The planners are using the NSDP as a barometer to measure the success or failure of the targets. They found that gaps in existing policies occur for several reasons, with the main one being a lack of ambition in existing government policies.
In some cases, there are no adequate policies to explain how the targets will be achieved, while in others, they do not address the needs of vulnerable groups such as women, children, people living with disabilities or ethnic minorities in meeting the SDGs.
According to a World Bank assessment from 2015, Cambodia is the sixth fastest growing economy in the world. This economic progress has helped reduce the country’s monetary poverty rate from 53.2 percent in 2004 to 13.5 percent in 2014.
The Gini Coefficient Index – a measure of the degree of inequality in the distribution of family income in a country – also decreased over the period 2004-2014 (see figure 2).
Last year, the country received $1.35 billion in overall Official Development Assistance (ODA), representing an increase from 2016.

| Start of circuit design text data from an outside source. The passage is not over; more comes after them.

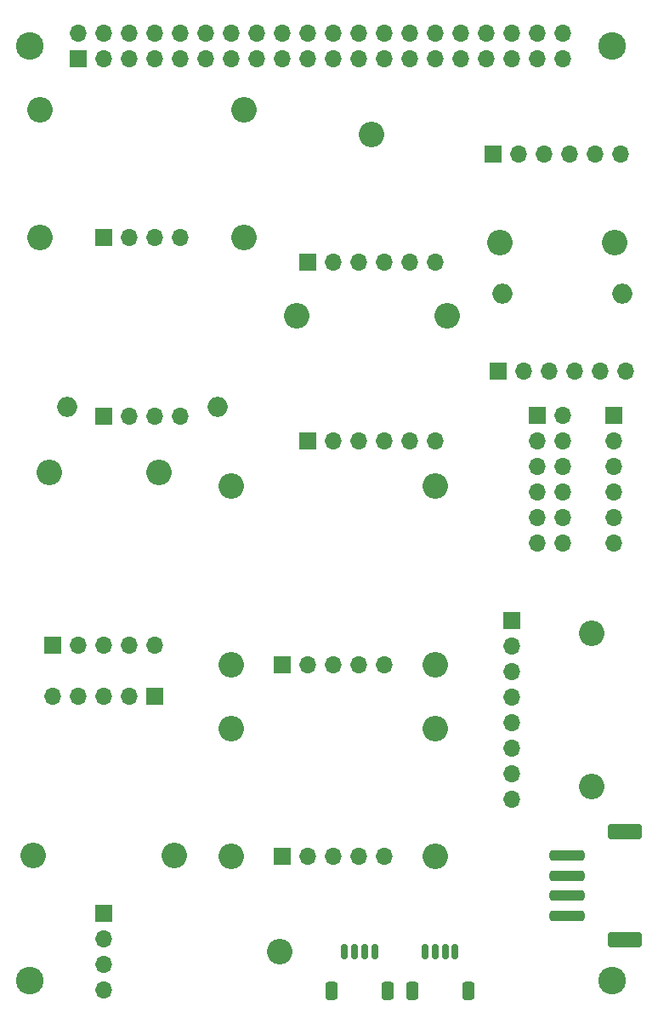
<source format=gbr>
%TF.GenerationSoftware,KiCad,Pcbnew,7.0.5-7.0.5~ubuntu22.04.1*%
%TF.CreationDate,2023-07-02T20:15:11+01:00*%
%TF.ProjectId,sensorboard-v4-base-station,73656e73-6f72-4626-9f61-72642d76342d,rev?*%
%TF.SameCoordinates,Original*%
%TF.FileFunction,Soldermask,Top*%
%TF.FilePolarity,Negative*%
%FSLAX46Y46*%
G04 Gerber Fmt 4.6, Leading zero omitted, Abs format (unit mm)*
G04 Created by KiCad (PCBNEW 7.0.5-7.0.5~ubuntu22.04.1) date 2023-07-02 20:15:11*
%MOMM*%
%LPD*%
G01*
G04 APERTURE LIST*
G04 Aperture macros list*
%AMRoundRect*
0 Rectangle with rounded corners*
0 $1 Rounding radius*
0 $2 $3 $4 $5 $6 $7 $8 $9 X,Y pos of 4 corners*
0 Add a 4 corners polygon primitive as box body*
4,1,4,$2,$3,$4,$5,$6,$7,$8,$9,$2,$3,0*
0 Add four circle primitives for the rounded corners*
1,1,$1+$1,$2,$3*
1,1,$1+$1,$4,$5*
1,1,$1+$1,$6,$7*
1,1,$1+$1,$8,$9*
0 Add four rect primitives between the rounded corners*
20,1,$1+$1,$2,$3,$4,$5,0*
20,1,$1+$1,$4,$5,$6,$7,0*
20,1,$1+$1,$6,$7,$8,$9,0*
20,1,$1+$1,$8,$9,$2,$3,0*%
G04 Aperture macros list end*
%ADD10O,2.540000X2.540000*%
%ADD11R,1.700000X1.700000*%
%ADD12O,1.700000X1.700000*%
%ADD13C,2.750000*%
%ADD14RoundRect,0.250001X1.449999X-0.499999X1.449999X0.499999X-1.449999X0.499999X-1.449999X-0.499999X0*%
%ADD15RoundRect,0.250000X1.500000X-0.250000X1.500000X0.250000X-1.500000X0.250000X-1.500000X-0.250000X0*%
%ADD16RoundRect,0.250000X-0.350000X-0.650000X0.350000X-0.650000X0.350000X0.650000X-0.350000X0.650000X0*%
%ADD17RoundRect,0.150000X-0.150000X-0.625000X0.150000X-0.625000X0.150000X0.625000X-0.150000X0.625000X0*%
%ADD18O,2.000000X2.000000*%
G04 APERTURE END LIST*
D10*
%TO.C,SCD40#2*%
X20050000Y5100002D03*
D11*
X2540000Y8910002D03*
D12*
X2540000Y6370002D03*
X2540000Y3830002D03*
X2540000Y1290002D03*
%TD*%
D13*
%TO.C,MH1*%
X-4870000Y95250002D03*
%TD*%
D10*
%TO.C,SCD40#1*%
X15240000Y33675002D03*
X35560000Y33675002D03*
X15240000Y51455002D03*
X35560000Y51455002D03*
D11*
X20320000Y33675002D03*
D12*
X22860000Y33675002D03*
X25400000Y33675002D03*
X27940000Y33675002D03*
X30480000Y33675002D03*
%TD*%
D14*
%TO.C,StGr1*%
X54451860Y6350000D03*
D15*
X48701860Y8700000D03*
D14*
X54451860Y17050000D03*
D15*
X48701860Y14700000D03*
X48701860Y12700000D03*
X48701860Y10700000D03*
%TD*%
D11*
%TO.C,J1*%
X53340000Y58440002D03*
D12*
X53340000Y55900002D03*
X53340000Y53360002D03*
X53340000Y50820002D03*
X53340000Y48280002D03*
X53340000Y45740002D03*
%TD*%
D16*
%TO.C,StQTQw1*%
X25218320Y1265646D03*
D17*
X26518320Y5140646D03*
D16*
X30818320Y1265646D03*
D17*
X29518320Y5140646D03*
X28518320Y5140646D03*
X27518320Y5140646D03*
%TD*%
D10*
%TO.C,LTR-559#1*%
X9590000Y14700002D03*
X-4510000Y14700002D03*
D11*
X7620000Y30500002D03*
D12*
X-2540000Y30500002D03*
X0Y30500002D03*
X2540000Y30500002D03*
X5080000Y30500002D03*
%TD*%
D10*
%TO.C,MCP9808#1*%
X51114000Y36770000D03*
X51114000Y21590000D03*
D12*
X43180000Y25400000D03*
X43180000Y22860000D03*
X43180000Y20320000D03*
X43180000Y27940000D03*
X43180000Y35560000D03*
X43180000Y33020000D03*
X43180000Y30480000D03*
D11*
X43180000Y38100000D03*
%TD*%
D10*
%TO.C,PM_breakout1*%
X29210000Y86380002D03*
D11*
X22860000Y73680002D03*
D12*
X25400000Y73680002D03*
X27940000Y73680002D03*
X30480000Y73680002D03*
X33020000Y73680002D03*
X35560000Y73680002D03*
%TD*%
D10*
%TO.C,MIC1-left1*%
X53400000Y75625000D03*
X41970000Y75625000D03*
D11*
X41275000Y84455000D03*
D12*
X43815000Y84455000D03*
X46355000Y84455000D03*
X48895000Y84455000D03*
X51435000Y84455000D03*
X53975000Y84455000D03*
%TD*%
D10*
%TO.C,AHT20#1*%
X-3810000Y76200000D03*
X16510000Y76200000D03*
X-3810000Y88900000D03*
X16510000Y88900000D03*
D12*
X5080000Y76200000D03*
X7620000Y76200000D03*
X10160000Y76200000D03*
D11*
X2540000Y76200000D03*
%TD*%
D13*
%TO.C,MH3*%
X53130000Y2250002D03*
%TD*%
D16*
%TO.C,StQTQw2*%
X33218320Y1265646D03*
D17*
X34518320Y5140646D03*
D16*
X38818320Y1265646D03*
D17*
X37518320Y5140646D03*
X36518320Y5140646D03*
X35518320Y5140646D03*
%TD*%
D10*
%TO.C,SHT45#1*%
X15239180Y14605000D03*
X35559180Y14605000D03*
X15239180Y27305000D03*
X35559180Y27305000D03*
D12*
X22859180Y14605000D03*
X25399180Y14605000D03*
X27939180Y14605000D03*
X30479180Y14605000D03*
D11*
X20319180Y14605000D03*
%TD*%
%TO.C,J2*%
X45720000Y58440002D03*
D12*
X48260000Y58440002D03*
X45720000Y55900002D03*
X48260000Y55900002D03*
X45720000Y53360002D03*
X48260000Y53360002D03*
X45720000Y50820002D03*
X48260000Y50820002D03*
X45720000Y48280002D03*
X48260000Y48280002D03*
X45720000Y45740002D03*
X48260000Y45740002D03*
%TD*%
D13*
%TO.C,MH2*%
X-4870000Y2250002D03*
%TD*%
%TO.C,MH4*%
X53130000Y95250002D03*
%TD*%
D18*
%TO.C,ENS160#1*%
X-1150820Y59290000D03*
X13849180Y59290000D03*
D12*
X5079180Y58420000D03*
X7619180Y58420000D03*
X10159180Y58420000D03*
D11*
X2539180Y58420000D03*
%TD*%
D10*
%TO.C,bh1750#1*%
X-2910000Y52767102D03*
X7990000Y52767102D03*
D12*
X7620000Y35580002D03*
X0Y35580002D03*
X2540000Y35580002D03*
X5080000Y35580002D03*
D11*
X-2540000Y35580002D03*
%TD*%
D18*
%TO.C,Mic2-right1*%
X42200000Y70555002D03*
X54200000Y70555002D03*
D11*
X41850000Y62905002D03*
D12*
X44390000Y62905002D03*
X46930000Y62905002D03*
X49470000Y62905002D03*
X52010000Y62905002D03*
X54550000Y62905002D03*
%TD*%
D10*
%TO.C,SHT31#1*%
X21710000Y68350002D03*
X36710000Y68350002D03*
D12*
X25400000Y55900002D03*
X33020000Y55900002D03*
X35560000Y55900002D03*
X27940000Y55900002D03*
X30480000Y55900002D03*
D11*
X22860000Y55900002D03*
%TD*%
%TO.C,RaspberryPiGPIO1*%
X0Y93980000D03*
D12*
X0Y96520000D03*
X2540000Y93980000D03*
X2540000Y96520000D03*
X5080000Y93980000D03*
X5080000Y96520000D03*
X7620000Y93980000D03*
X7620000Y96520000D03*
X10160000Y93980000D03*
X10160000Y96520000D03*
X12700000Y93980000D03*
X12700000Y96520000D03*
X15240000Y93980000D03*
X15240000Y96520000D03*
X17780000Y93980000D03*
X17780000Y96520000D03*
X20320000Y93980000D03*
X20320000Y96520000D03*
X22860000Y93980000D03*
X22860000Y96520000D03*
X25400000Y93980000D03*
X25400000Y96520000D03*
X27940000Y93980000D03*
X27940000Y96520000D03*
X30480000Y93980000D03*
X30480000Y96520000D03*
X33020000Y93980000D03*
X33020000Y96520000D03*
X35560000Y93980000D03*
X35560000Y96520000D03*
X38100000Y93980000D03*
X38100000Y96520000D03*
X40640000Y93980000D03*
X40640000Y96520000D03*
X43180000Y93980000D03*
X43180000Y96520000D03*
X45720000Y93980000D03*
X45720000Y96520000D03*
X48260000Y93980000D03*
X48260000Y96520000D03*
%TD*%
M02*

</source>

However, the overall trend from 2014 to 2018 saw a fall in ODA, with an increasing proportion of loans and a decreasing proportion of grants.

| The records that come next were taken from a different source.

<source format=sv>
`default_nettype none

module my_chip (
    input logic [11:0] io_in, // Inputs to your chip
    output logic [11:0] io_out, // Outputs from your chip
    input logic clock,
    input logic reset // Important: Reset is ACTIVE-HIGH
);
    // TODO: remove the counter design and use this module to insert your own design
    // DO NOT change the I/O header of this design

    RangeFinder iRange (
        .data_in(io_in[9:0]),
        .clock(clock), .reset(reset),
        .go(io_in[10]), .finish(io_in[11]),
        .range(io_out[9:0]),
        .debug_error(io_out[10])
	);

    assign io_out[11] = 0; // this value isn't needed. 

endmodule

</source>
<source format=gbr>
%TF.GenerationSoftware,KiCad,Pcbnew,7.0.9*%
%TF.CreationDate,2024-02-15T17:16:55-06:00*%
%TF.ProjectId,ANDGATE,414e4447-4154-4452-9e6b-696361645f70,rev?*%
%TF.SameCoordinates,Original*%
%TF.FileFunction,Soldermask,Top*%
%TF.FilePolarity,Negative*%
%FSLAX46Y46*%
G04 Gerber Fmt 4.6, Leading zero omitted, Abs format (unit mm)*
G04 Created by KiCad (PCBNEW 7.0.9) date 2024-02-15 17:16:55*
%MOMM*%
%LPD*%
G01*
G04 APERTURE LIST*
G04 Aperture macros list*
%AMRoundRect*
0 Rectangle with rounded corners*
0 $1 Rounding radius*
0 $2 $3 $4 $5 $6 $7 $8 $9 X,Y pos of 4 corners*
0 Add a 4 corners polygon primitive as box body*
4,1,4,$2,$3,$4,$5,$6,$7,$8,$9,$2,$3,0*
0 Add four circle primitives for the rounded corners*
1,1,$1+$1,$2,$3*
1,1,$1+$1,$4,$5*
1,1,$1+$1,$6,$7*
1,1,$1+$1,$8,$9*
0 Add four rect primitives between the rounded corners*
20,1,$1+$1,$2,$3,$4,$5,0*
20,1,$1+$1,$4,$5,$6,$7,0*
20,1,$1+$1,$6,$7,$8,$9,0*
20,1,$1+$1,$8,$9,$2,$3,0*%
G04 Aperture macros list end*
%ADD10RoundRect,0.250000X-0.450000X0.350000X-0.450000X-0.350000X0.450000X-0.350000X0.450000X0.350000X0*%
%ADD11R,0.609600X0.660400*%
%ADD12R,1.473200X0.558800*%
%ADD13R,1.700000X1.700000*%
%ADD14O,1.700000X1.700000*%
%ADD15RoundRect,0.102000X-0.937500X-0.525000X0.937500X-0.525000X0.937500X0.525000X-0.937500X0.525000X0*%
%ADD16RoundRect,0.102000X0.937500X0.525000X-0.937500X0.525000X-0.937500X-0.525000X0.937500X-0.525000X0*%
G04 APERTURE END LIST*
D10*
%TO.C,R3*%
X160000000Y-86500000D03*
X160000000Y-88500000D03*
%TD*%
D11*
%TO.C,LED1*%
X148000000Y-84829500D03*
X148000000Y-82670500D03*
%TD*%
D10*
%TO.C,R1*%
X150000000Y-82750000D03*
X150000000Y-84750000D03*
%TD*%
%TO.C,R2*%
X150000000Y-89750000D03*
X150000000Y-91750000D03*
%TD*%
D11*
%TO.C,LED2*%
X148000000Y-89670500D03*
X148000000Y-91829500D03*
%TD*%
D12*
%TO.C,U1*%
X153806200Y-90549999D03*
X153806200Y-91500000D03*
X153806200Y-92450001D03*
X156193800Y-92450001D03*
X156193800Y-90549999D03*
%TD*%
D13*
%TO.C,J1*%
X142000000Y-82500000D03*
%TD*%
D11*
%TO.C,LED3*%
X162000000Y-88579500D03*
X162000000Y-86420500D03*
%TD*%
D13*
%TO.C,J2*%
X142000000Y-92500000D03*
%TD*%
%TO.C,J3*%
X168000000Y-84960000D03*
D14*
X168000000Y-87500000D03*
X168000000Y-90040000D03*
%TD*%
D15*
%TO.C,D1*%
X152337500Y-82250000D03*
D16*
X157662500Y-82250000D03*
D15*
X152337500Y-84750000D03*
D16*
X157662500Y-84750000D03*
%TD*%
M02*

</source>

With Moody’s Investors Service warning of foreign donors and agencies threatening to pull their funding, the country will probably have to either reconsider some of its goals or seek additional sources of funding.

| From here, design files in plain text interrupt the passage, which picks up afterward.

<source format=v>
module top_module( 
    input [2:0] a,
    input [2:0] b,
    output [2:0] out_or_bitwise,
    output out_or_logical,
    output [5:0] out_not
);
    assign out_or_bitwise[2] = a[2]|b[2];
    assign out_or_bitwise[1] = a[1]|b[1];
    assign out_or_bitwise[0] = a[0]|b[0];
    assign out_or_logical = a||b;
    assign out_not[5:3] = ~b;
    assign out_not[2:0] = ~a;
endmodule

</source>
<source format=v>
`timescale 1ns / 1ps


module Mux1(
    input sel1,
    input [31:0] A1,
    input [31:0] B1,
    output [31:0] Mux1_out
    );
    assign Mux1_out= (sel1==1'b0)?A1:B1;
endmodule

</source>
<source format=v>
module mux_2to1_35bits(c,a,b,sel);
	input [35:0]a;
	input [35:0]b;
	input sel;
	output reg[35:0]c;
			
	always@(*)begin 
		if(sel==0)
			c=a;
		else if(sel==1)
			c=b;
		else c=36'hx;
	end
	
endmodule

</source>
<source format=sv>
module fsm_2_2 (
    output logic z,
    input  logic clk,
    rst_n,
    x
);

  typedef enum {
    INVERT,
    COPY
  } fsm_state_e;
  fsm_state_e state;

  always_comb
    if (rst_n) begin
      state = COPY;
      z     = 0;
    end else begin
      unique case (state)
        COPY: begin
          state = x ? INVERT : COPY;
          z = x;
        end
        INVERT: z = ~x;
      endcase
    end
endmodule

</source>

It may have to consider soft loans by multilateral banks and loans obtainable through preferential trade relationships. It might also have to grant China an even larger share of influence in the wellbeing of its economy.
China is already Cambodia’s primary source of ODA, which is a cause for concern for some analysts. They think the current trade war waged by the United States against China may impact countries that depend heavily on Chinese investment.
China may continue to have the potential to significantly change how Cambodia approaches its SDG targets, but Cambodia will have to meet the conditions set by Beijing.
One way to diversify the sources of funding will be to rely on public-private partnerships. This may become Cambodia’s main strategy to access resources for necessary infrastructure development.
The government has already approved a policy on public-private partnerships that seeks to facilitate such agreements.
The country’s progress under the SDG programme is so far seen as moderate, with experts calling for more action in issues like nutrition, sanitation and addressing domestic violence.
These are the necessary areas the country has to address in order to reach its SDGs, a recently released Unicef report stated.
According to the report, Cambodia is ranked 86th out of 146 countries. The report also estimated that about 2.2 million Cambodian children live in poverty.
The report said that infant poverty in the Kingdom (38.4 percent) is slightly higher than the worldwide average of 37 percent.
While the country is “on track” when it comes to the reduction of child mortality rates and HIV infections among the younger generations, it is still behind in areas like health standards and girls’ rights.
The “Asean-China-UNDP Symposium on Localising the SDGs and Realising Poverty Eradication”, which will be held in Siem Reap on August 20-21, will provide an opportunity to directly engage with and understand the challenges faced by local communities.
It will also analyse what that means for localising and achieving the SDGs.
There will be parallel group discussions held in a local community, with the following themes: gender mainstreaming, disaster risk reduction and sustainable livelihood for local farmers and entrepreneurs.
A workshop on capacity building for the local workforce and officers, and the launch of an UNDP report on SDGs will also be among the highlights of the event.
There will also be an introductory session that will highlight the importance of localising the SDGs as a means to eradicating poverty in Asean and the need to innovate, use system-thinking, build multi-stakeholder partnerships and encourage innovative financing.
There will be several roundtable discussions on the many issues facing the implementation of the SDGs in Cambodia and in Asean.